Nachts prasselt es ordentlich aufs Zelt, doch morgens sieht es gar nicht so schlimm aus wie ich erwartet hatte. Immerhin kann ich im Trockenen Zusammenpacken. Das ist schon viel wert.

Die Straße begrüßt mich zwar eher ungemütlich, aber nicht völlig hoffnungslos, denn in der Ferne sehe ich einen Hauch von Sonnenlicht unter den düsteren Regenwolken hindurchschimmern.

Außerdem beschließe ich, heute nicht nass zu werden, sondern stattdessen den Regen zu spüren. Das ist nämlich ein himmelweiter Unterschied. Nass werden sieht so aus:

Den Regen spüren so:

Da fällt die Wahl nicht allzu schwer. Nach wenigen Kilometern erreiche ich den mit einem großen Stein markierten höchsten Punkt von Schwedens höchstgelegener Straße. 975 Meter. Es ist windig hier oben und ich spüre sehr viel Regen.

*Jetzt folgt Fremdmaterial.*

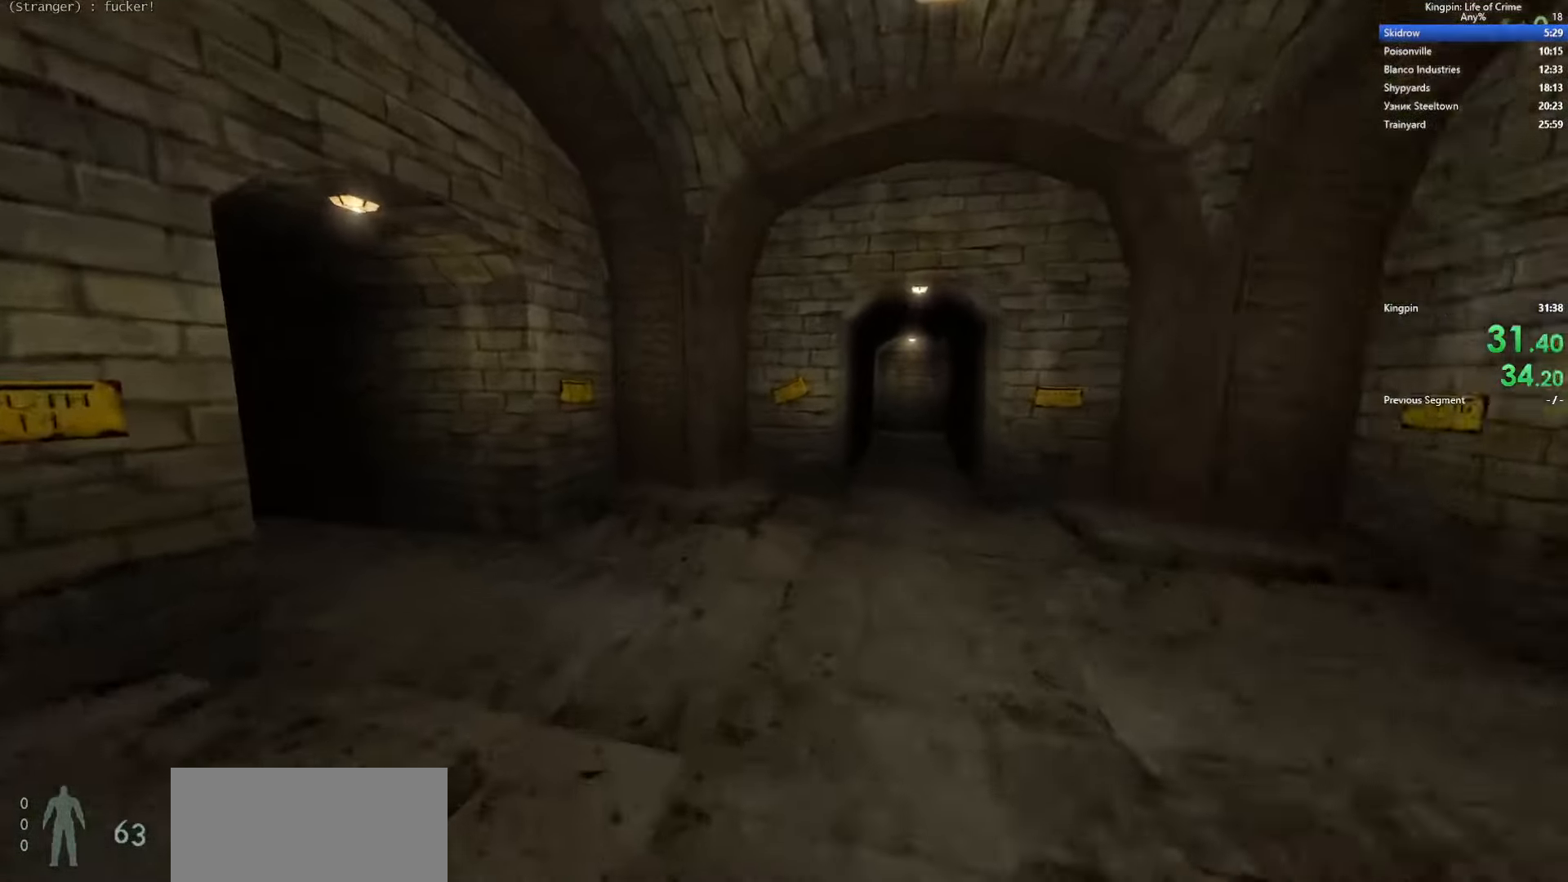
{"keys": ["a"], "events": [[150, "space", "down"], [500, "space", "up"]]}
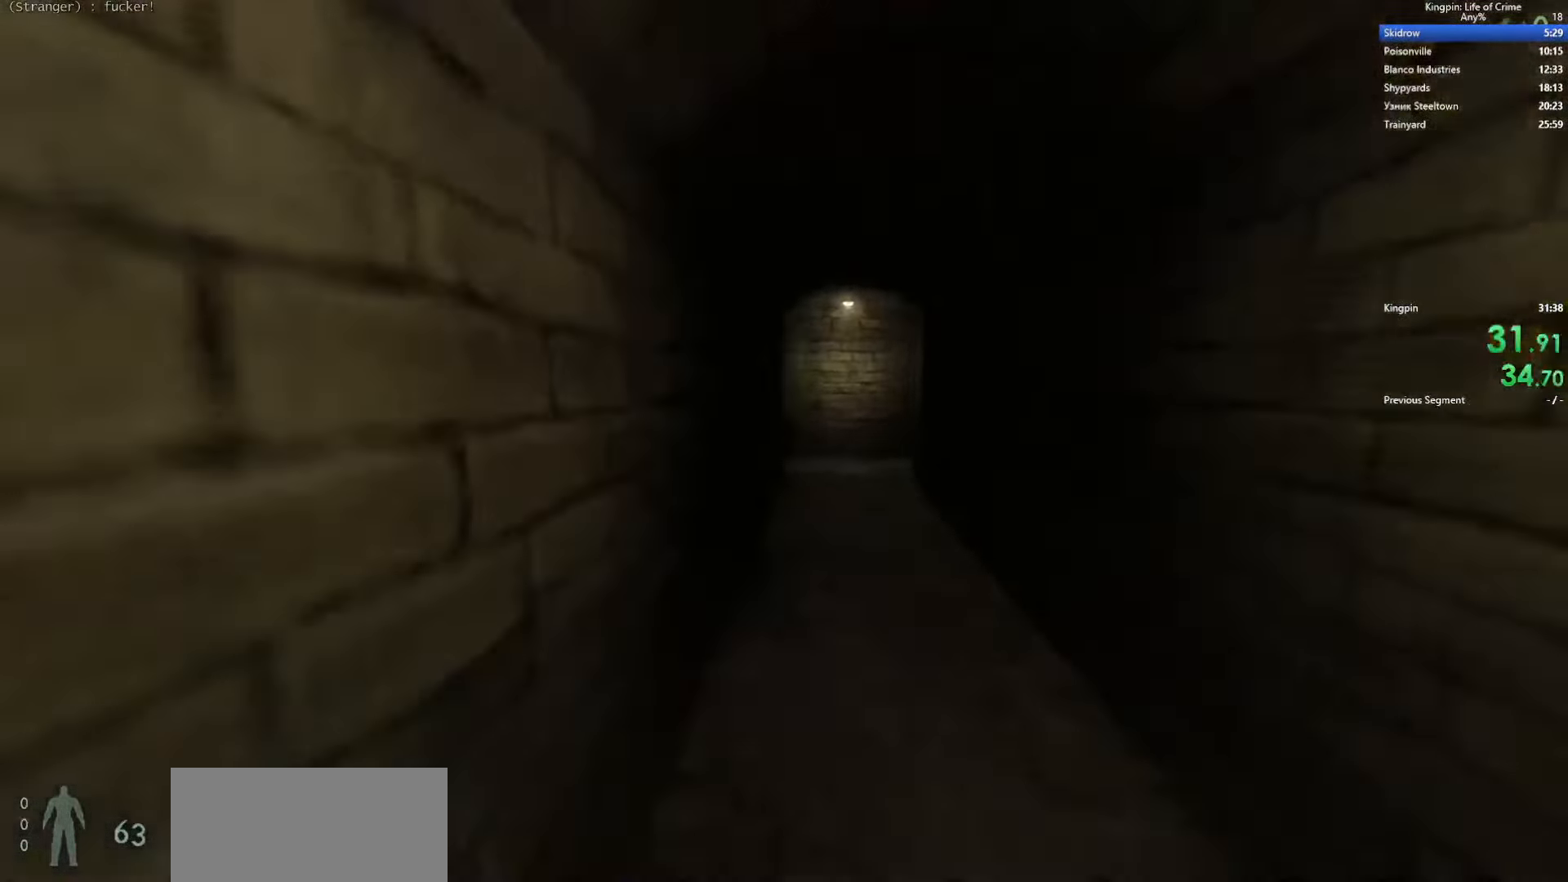
{"keys": ["a", "space"], "events": [[100, "d", "down"], [133, "a", "up"], [267, "space", "down"], [467, "a", "down"], [500, "d", "up"]]}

Die gute Nachricht: Ab jetzt geht's bergab. Aus den weiten sumpfigen Flächen beidseits des Weges...

...ragen immer mehr Bäume auf...

...und schließlich bin ich zurück im Birkenwald.

Hier unten ist der Wind gleich viel wärmer und auch schwächer.

Ein wenig klart es auf und ich spüre keinen Regen mehr. Ich nutze die Gelegenheit, um eine Weile zu verschnaufen und zur Abwechslung mal aufs Wasser hinunterzugucken statt zu fühlen wie es von oben auf mich niederfällt.

Als ich weitergehe, scheint sogar für einen Augenblick die Sonne durch ein Wolkenloch. Immerhin lange genug, um ein Foto zu machen.

Zwar sieht die Landschaft heute sehr nach trübem Novembertag aus. Doch tatsächlich ist das Wetter gar nicht so schlecht wie ich befürchtet hatte. 

Falls ihr nun zu dem Schluss gelangt, dass ich dann wohl eine ganze Menge befürchtet haben muss: Stimmt! Und umso mehr freue ich mich über ein paar trockene Pausen am Straßenrand.

Für alle, denen jetzt wieder Kritik an meiner Ernährung auf der Zunge liegt: Ich esse hier kaum wirklich Schokolade, sondern im Wesentlichen Traube-Nuss. Und übrigens bin ich auch nach wie vor kaum wirklich nass, sondern spüre im Wesentlichen den Regen. Damit das klar ist!

Gesundes Essen verleiht Flügel und so rücken Funäsdalen und mein Hostel gegen Mittag unaufhaltsam näher.

Aber trotzdem: Es bleibt bei morgen. 20 Kilometer sind mit 20 Kilogramm auf dem Rücken eine ganze Menge und außerdem beeile ich mich lieber langsam als schnell. Schließlich will ich meinen Weg genießen.

Je tiefer ich komme, desto mehr Fichten mischen sich als tiefgrüne Kleckse unter die herbstlich gelben Birken. Und das sieht wunderschön aus! 

Hier einfach schnell vorbeizuwandern, wäre wirklich schade.

Stattdessen folge ich lieber einem schmalen Pfad neben der Straße und finde ein paar Kilometer später einen ebenso herbstlichen wie wunderschönen Zeltplatz.

Mein Rucksack samt Inhalt ist erstaunlich trocken geblieben und ich selbst habe ja sowieso nur Regen gespürt. Am Ende war der Tag gar nicht so blöt.